§ **Text under study**:
=== Begin Enclosure ===

The move may work, but it could be a year of more until Wall St. knows that. GE is big enough so that it could take several quarters for the new structure to bear results.
The world’s largest conglomerate will cut its number of major divisions from six to four:
GE Technology Infrastructure will include Healthcare, Aviation, Transportation and Enterprise Solution. According to the company, "These businesses have opportunities to leverage technology, software and engineering."
GE Energy Infrastructure will be the umbrella for the firm’s energy, oil & gas, and water business. The parent says "These technologies already work together with large customers, particularly in emerging markets."
GE Capital will combine the company’s commercial and consumer lending. NBC Universal will continue to stand on its own.
The shuffling of divisions and management should really not interest investors. GE’s shares are now inexpensive by almost any measure. With the exception of an unforeseeable major problem, GE is predicting relative robust growth despite a slowing economy.
With a gold-plated balance sheet and tremendous cash flow, GE is not a $28 stock. Not in a period when most other stocks are becoming more risky as the months pass.
Over the next year, GE may not get back to its 52-week high of $42.15, but its results and financial strength in a deteriorating economy make it one of the most attractive big cap stocks in the market. The second quarter earnings from hundreds of companies in businesses across most major industries are making that very clear.

=== End Enclosure ===

§ **Work request A**: Copy the stretch of the GE restructuring text from "GE Capital will" through "a slowing economy.", word for word.
§ **Work request B**: Does the GE restructuring text support each statement? Answer yes or no, and quote the deciding words. (i) GE will reduce its major divisions from six to four. (ii) NBC Universal will be merged into GE Capital. (iii) GE Energy Infrastructure will cover the water business.

§ **Provided material**:
=== Begin Enclosure ===

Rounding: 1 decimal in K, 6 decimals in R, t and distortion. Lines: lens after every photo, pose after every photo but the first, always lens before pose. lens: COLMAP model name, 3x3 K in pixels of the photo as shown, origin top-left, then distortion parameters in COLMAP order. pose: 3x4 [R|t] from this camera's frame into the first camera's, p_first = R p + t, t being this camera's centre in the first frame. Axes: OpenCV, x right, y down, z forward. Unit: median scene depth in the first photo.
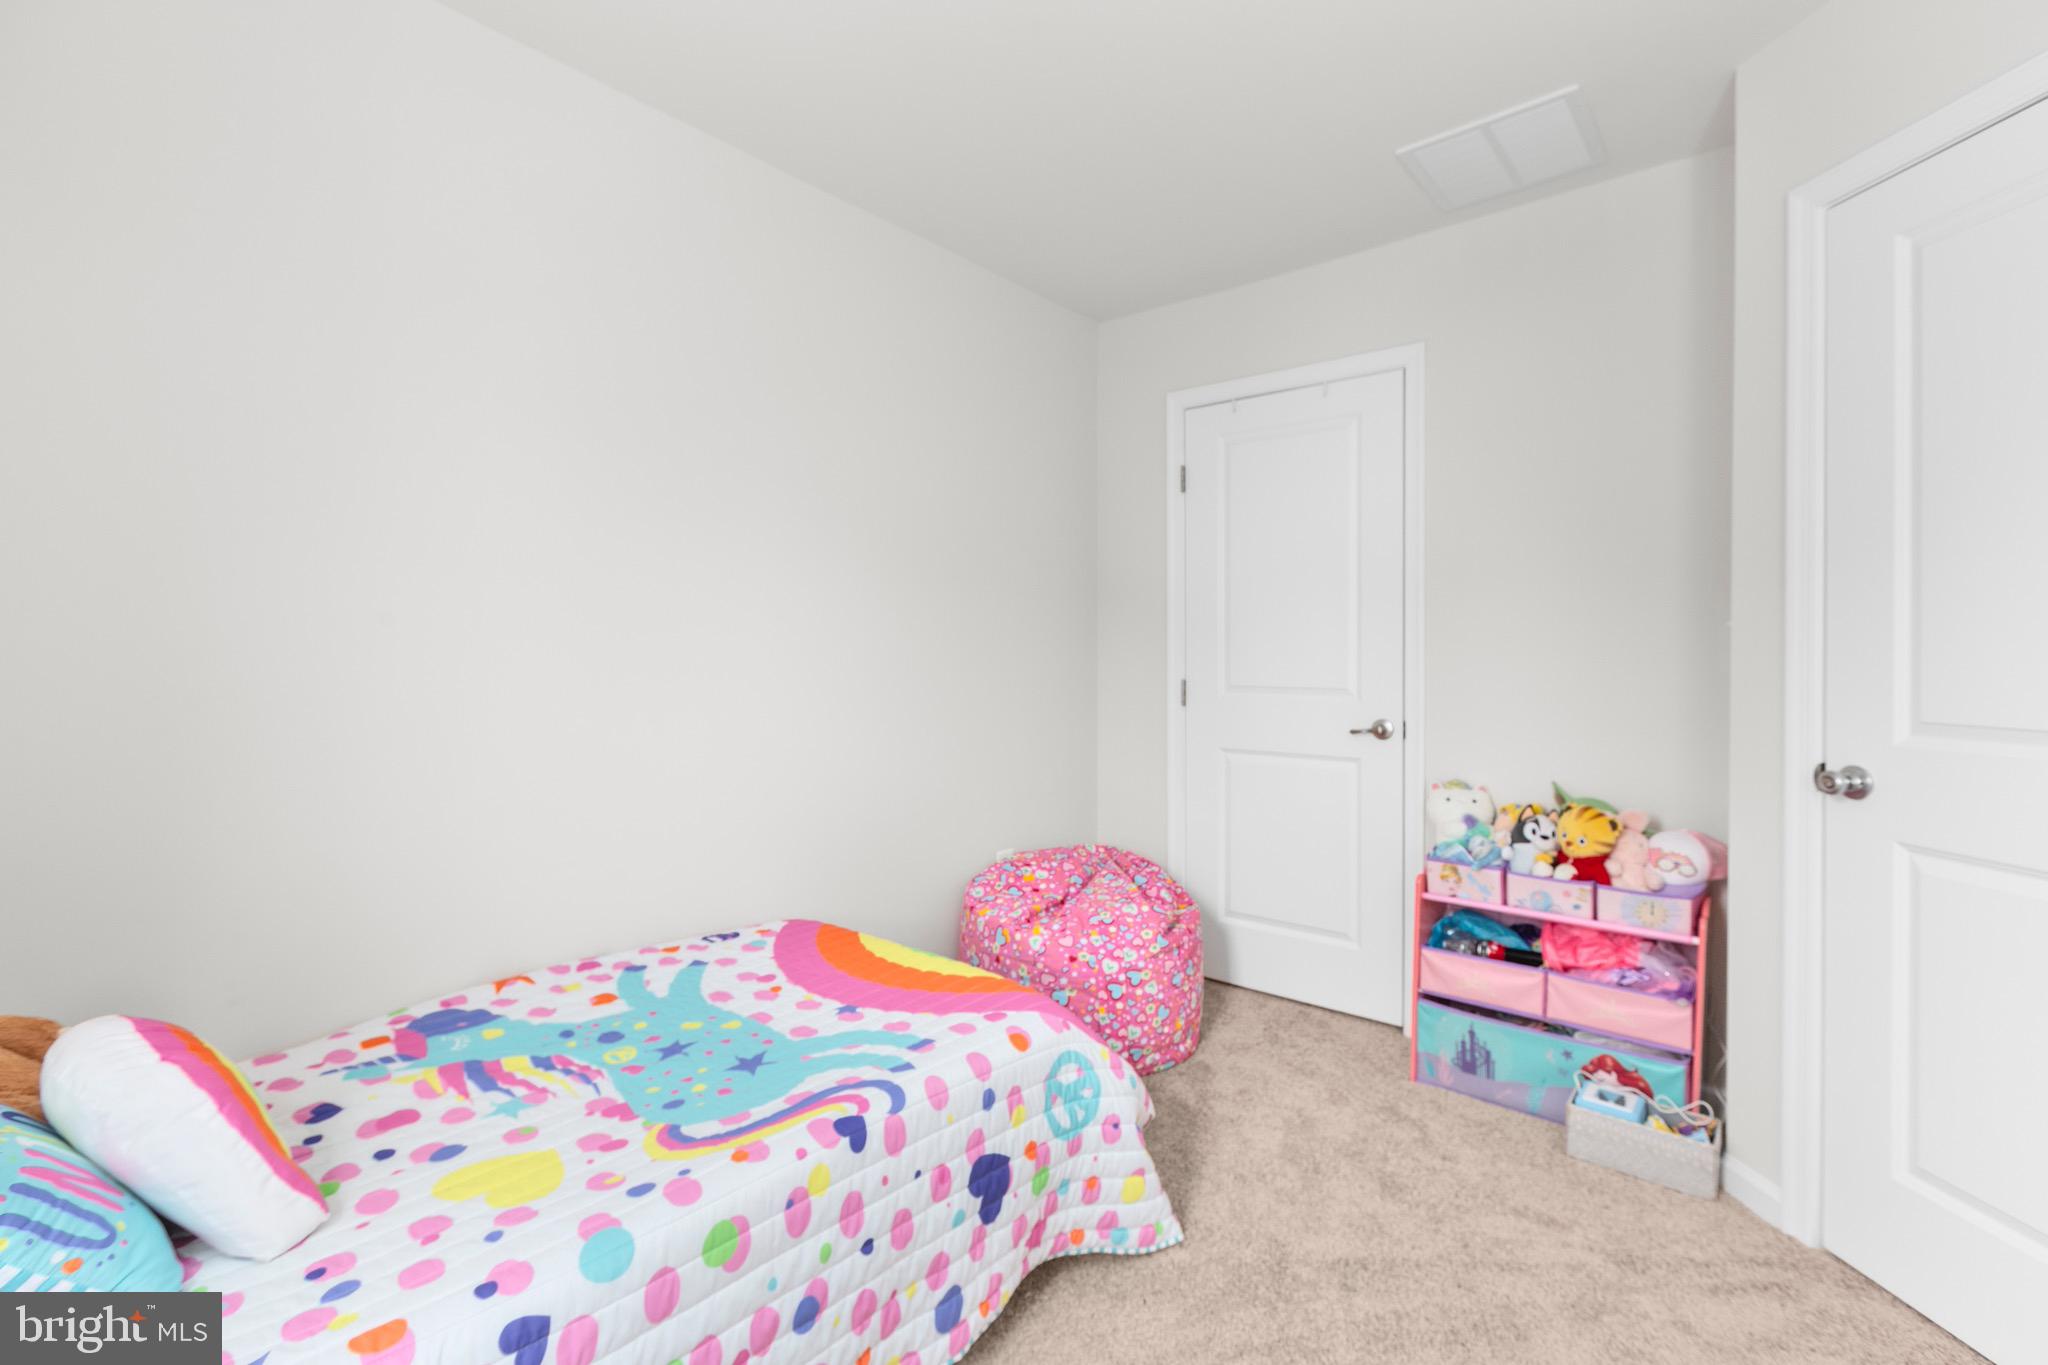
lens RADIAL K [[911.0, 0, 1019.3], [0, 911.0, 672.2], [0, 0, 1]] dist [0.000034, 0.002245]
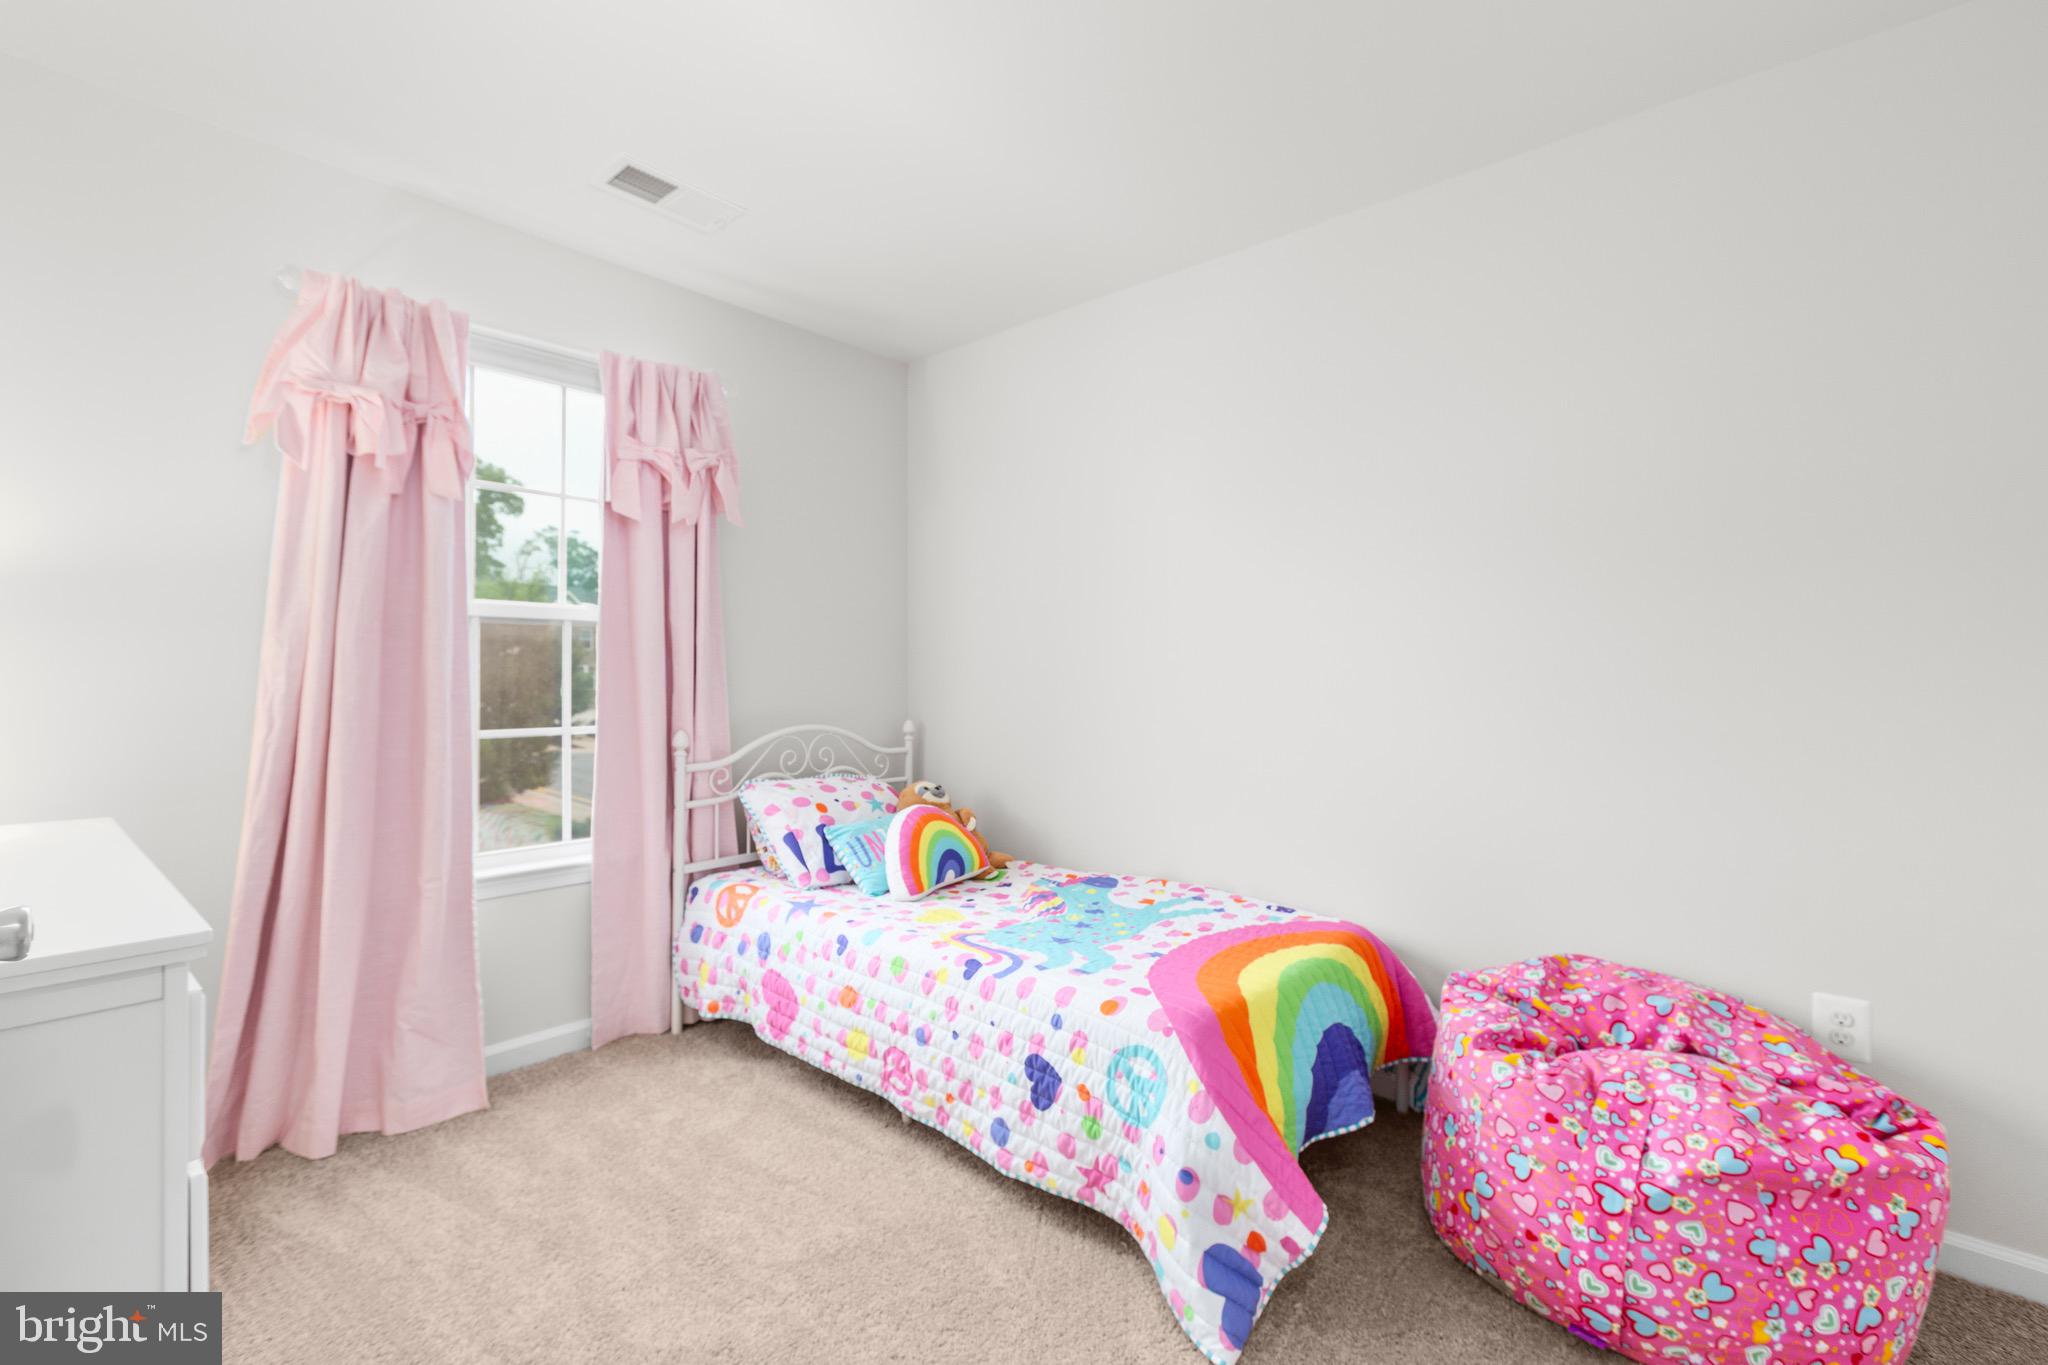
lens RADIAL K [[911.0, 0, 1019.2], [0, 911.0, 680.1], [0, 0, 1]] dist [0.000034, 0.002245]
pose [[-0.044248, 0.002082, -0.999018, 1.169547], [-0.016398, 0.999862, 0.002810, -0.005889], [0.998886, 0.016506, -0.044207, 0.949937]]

=== End Enclosure ===

§ **Problem solution A**:
GE Capital will combine the company’s commercial and consumer lending. NBC Universal will continue to stand on its own.
The shuffling of divisions and management should really not interest investors. GE’s shares are now inexpensive by almost any measure. With the exception of an unforeseeable major problem, GE is predicting relative robust growth despite a slowing economy.

§ **Problem solution B**:
(i) Yes: "The world’s largest conglomerate will cut its number of major divisions from six to four"
(ii) No: "NBC Universal will continue to stand on its own."
(iii) Yes: "GE Energy Infrastructure will be the umbrella for the firm’s energy, oil & gas, and water business."